A sentença declaratória de falência acarreta inúmeros efeitos jurídicos às relações da sociedade empresária falida, sobretudo aos negócios jurídicos realizados no período que antecede à quebra. Nesse sentido, a legislação utiliza-se do termo legal da falência como um instrumento de proteção, determinando a ineficácia dos atos praticados pelo falido em determinado período e, assim, resguardando os credores de possíveis fraudes sobre o patrimônio da massa falida.
A fixação do termo possui grande importância pois, dessa forma, presume-se que a sociedade empresária falida já se encontrava em situação de insolvência desde então, de modo que todos aqueles com quem o devedor mantivera relações jurídicas no período suspeito, deverão submeter-se ao concurso de credores e às consequências da quebra.
Conforme estabelece o artigo 99 da Lei 11.101/2005, a sentença que decretar a falência deverá fixar seu termo legal, sem poder retroagir por mais de 90 dias contados do pedido de falência, recuperação judicial ou do primeiro protesto por falta de pagamento, excluindo-se, por força do dispositivo, os protestos que já haviam sido cancelados.
Discussão sobre o marco legal sobrevêm quando do pedido de autofalência, ou seja, quando a própria sociedade empresária utiliza do mecanismo falimentar ao, por sua própria iniciativa, protocolar o pedido falimentar e, assim, confessar que não possui meios de saldar seus débitos, seja em razão de crise econômico-financeira, seja por não se enquadrar aos requisitos da recuperação judicial.

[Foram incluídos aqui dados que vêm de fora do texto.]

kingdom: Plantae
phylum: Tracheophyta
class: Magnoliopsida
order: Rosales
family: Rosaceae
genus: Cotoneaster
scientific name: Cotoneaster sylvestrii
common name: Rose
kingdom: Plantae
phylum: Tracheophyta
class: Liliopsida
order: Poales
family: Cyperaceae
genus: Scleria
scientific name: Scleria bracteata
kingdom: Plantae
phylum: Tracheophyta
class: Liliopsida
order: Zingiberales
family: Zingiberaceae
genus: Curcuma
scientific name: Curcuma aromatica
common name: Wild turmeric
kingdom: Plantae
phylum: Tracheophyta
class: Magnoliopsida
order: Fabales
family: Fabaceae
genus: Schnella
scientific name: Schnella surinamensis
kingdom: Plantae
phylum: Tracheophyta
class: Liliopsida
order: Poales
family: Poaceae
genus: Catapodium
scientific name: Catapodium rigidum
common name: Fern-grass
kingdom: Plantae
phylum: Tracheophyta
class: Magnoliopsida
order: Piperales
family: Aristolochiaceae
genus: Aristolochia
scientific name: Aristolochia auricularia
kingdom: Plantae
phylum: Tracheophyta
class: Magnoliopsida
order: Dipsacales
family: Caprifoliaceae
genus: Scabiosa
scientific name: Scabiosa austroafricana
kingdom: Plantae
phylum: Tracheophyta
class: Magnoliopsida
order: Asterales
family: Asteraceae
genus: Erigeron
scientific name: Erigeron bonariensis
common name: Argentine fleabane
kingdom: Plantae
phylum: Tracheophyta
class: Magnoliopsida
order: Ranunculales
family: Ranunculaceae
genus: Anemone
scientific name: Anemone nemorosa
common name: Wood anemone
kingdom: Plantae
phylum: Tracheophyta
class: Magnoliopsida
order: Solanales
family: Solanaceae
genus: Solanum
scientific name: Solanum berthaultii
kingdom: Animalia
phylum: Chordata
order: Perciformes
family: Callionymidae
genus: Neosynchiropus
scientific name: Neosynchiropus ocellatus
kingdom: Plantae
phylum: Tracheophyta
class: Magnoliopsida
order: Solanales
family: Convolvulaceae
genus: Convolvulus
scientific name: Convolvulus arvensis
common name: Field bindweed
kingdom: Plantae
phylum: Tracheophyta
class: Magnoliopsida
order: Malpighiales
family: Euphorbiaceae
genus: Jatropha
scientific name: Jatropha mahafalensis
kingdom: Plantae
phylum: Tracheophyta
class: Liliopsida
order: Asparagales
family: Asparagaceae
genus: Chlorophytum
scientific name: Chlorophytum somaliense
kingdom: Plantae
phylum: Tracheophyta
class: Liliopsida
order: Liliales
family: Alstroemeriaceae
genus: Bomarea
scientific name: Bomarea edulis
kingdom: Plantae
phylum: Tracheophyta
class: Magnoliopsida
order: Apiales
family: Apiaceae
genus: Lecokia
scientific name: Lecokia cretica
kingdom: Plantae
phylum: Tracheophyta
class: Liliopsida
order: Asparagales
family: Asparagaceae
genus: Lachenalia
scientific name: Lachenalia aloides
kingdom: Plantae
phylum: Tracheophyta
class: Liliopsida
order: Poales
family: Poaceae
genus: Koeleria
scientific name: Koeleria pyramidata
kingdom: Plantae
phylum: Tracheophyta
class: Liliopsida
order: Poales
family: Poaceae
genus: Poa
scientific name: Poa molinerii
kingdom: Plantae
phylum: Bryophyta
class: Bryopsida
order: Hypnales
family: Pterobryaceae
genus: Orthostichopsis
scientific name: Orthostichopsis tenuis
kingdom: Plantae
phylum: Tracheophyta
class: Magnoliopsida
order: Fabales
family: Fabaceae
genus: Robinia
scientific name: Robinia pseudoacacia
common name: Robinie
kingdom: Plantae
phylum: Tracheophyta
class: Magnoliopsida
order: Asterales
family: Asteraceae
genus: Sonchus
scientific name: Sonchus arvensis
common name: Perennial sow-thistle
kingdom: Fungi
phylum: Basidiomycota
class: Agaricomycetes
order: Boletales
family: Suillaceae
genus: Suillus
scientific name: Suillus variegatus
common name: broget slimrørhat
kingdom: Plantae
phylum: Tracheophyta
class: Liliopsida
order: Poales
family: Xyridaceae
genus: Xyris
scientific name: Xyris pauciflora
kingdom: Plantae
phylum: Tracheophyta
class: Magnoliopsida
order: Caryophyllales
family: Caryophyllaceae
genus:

Recentemente a 3ª Turma do Superior Tribunal de Justiça (STJ) se manifestou e considerou como marco legal da autofalência, a data do pedido apresentado pela empresa. O entendimento reformou decisão do Tribunal de Justiça do Rio Grande do Sul (TJRS) que, por sua vez, havia adotado a data da ação de despejo ajuizada meses antes. Foi a primeira vez que os ministros da corte analisaram a questão.
O julgado é decorrente de processo ajuizado em agosto de 2019 pela SMS Comércio de Materiais Elétricos, em que no mês de maio anterior, ocorreu uma ação de despejo com dação de bens (acordo para pagamento de dívidas por meio da entrega de bens) em que o juiz da falência considerou a fixação do termo legal como a data de ajuizamento desse processo.
O Tribunal do Rio Grande do Sul entendeu que a ação de despejo era condição suficiente para demonstrar o inadimplemento da empresa em relação a obrigação assumida. Dessa forma, considerou os 90 dias anteriores a data do início do processo de despejo (REsp 1890290) e não os 90 dias que antecederam o pedido de autofalência da empresa, que veio a ocorrer 3 meses depois.
Em seu recurso ao STJ, a sociedade alegou que, sem protestos contra ela, não havia razão legal para retroagir o período àquele previsto na legislação falimentar e, dessa forma, deveria ser considerado como marco legal a data do seu pedido de autofalência, e não da data do ajuizamento da ação de despejo.
Em concordância às razões levantadas pela recorrente, o Ministro Ricardo Villas Boas Cueva, relator do caso, disse em seu voto ter havido pedido falimentar da própria empresa e não por credor, e que o Tribunal Estadual considerou data distinta do que dispõe o artigo 99 da Lei de Falências e Recuperação Judicial.
Ainda segundo o relator, não se trata de adotar o sistema legal de forma pura, porque existem outras normas na lei que fixam parâmetros diversos para a declaração de ineficácia de alguns atos ou que, por exemplo, falam em período suspensivo.
O relator salientou que não houve nenhum protesto contra e empresa e que, “Na hipótese de autofalência, inexistindo protesto contra a devedora, o termo legal deve ser fixado em até 90 dias antes da distribuição do pedido.”
Fonte: Jornal Valor Econômico, E1, de 23 de fevereiro de 2022.